**** Data to use ****

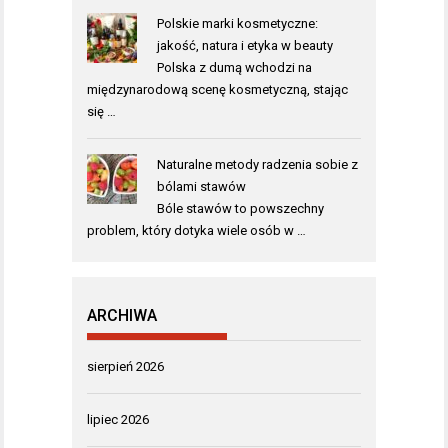
Polskie marki kosmetyczne:
jakość, natura i etyka w beauty
Polska z dumą wchodzi na
międzynarodową scenę kosmetyczną, stając
się …
Naturalne metody radzenia sobie z
bólami stawów
Bóle stawów to powszechny
problem, który dotyka wiele osób w …
ARCHIWA
sierpień 2026
lipiec 2026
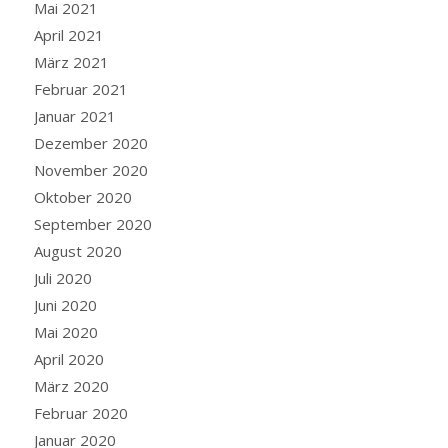
Mai 2021
April 2021
März 2021
Februar 2021
Januar 2021
Dezember 2020
November 2020
Oktober 2020
September 2020
August 2020
Juli 2020
Juni 2020
Mai 2020
April 2020
März 2020
Februar 2020
Januar 2020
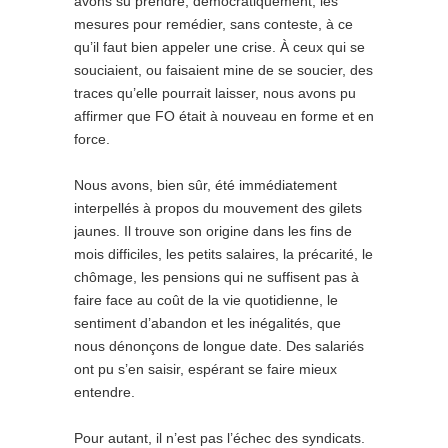
avons su prendre, démocratiquement, les
mesures pour remédier, sans conteste, à ce
qu’il faut bien appeler une crise. À ceux qui se
souciaient, ou faisaient mine de se soucier, des
traces qu’elle pourrait laisser, nous avons pu
affirmer que FO était à nouveau
en forme et en
force
.
Nous avons, bien sûr, été immédiatement
interpellés à propos du mouvement des gilets
jaunes. Il trouve son origine dans les fins de
mois difficiles, les petits salaires, la précarité, le
chômage, les pensions qui ne suffisent pas à
faire face au coût de la vie quotidienne, le
sentiment d’abandon et les inégalités, que
nous dénonçons de longue date. Des salariés
ont pu s’en saisir, espérant se faire mieux
entendre.
Pour autant, il n’est pas l’échec des syndicats.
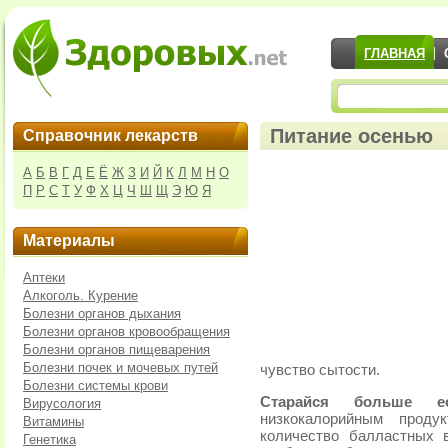
ГЛАВНАЯ
Питание осенью
Справочник лекарств
А
Б
В
Г
Д
Е
Ё
Ж
З
И
Й
К
Л
М
Н
О
П
Р
С
Т
У
Ф
Х
Ц
Ч
Ш
Щ
Э
Ю
Я
Материалы
Аптеки
Алкоголь. Курение
Болезни органов дыхания
Болезни органов кровообращения
Болезни органов пищеварения
Болезни почек и мочевых путей
чувство сытости.
Болезни системы крови
Старайся больше ес
Вирусология
низкокалорийным проду
Витамины
количество балластных 
Генетика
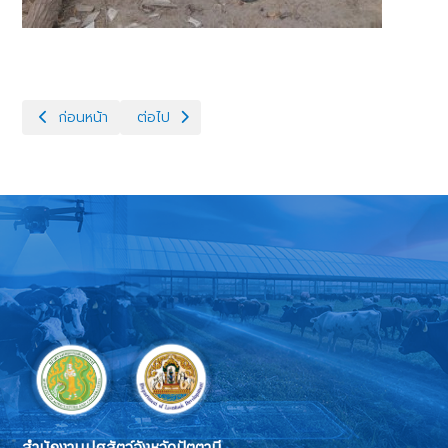
เนื้อหาก่อนหน้า: ปศุสัตว์อำเภอยะรัง ตรวจเยี่ยมและติดตามโครงการพ
เนื้อหาถัดไป: ร่วมจัดกิจกรรมจิตอาสาบำเพ็ญสาธา
ก่อนหน้า
ต่อไป
สำนักงานปศุสัตว์จังหวัดปัตตานี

****

**Task requirements:**
Your job is to return all lines above that hold the word "органов".

**Response:**
Болезни органов дыхания
Болезни органов кровообращения
Болезни органов пищеварения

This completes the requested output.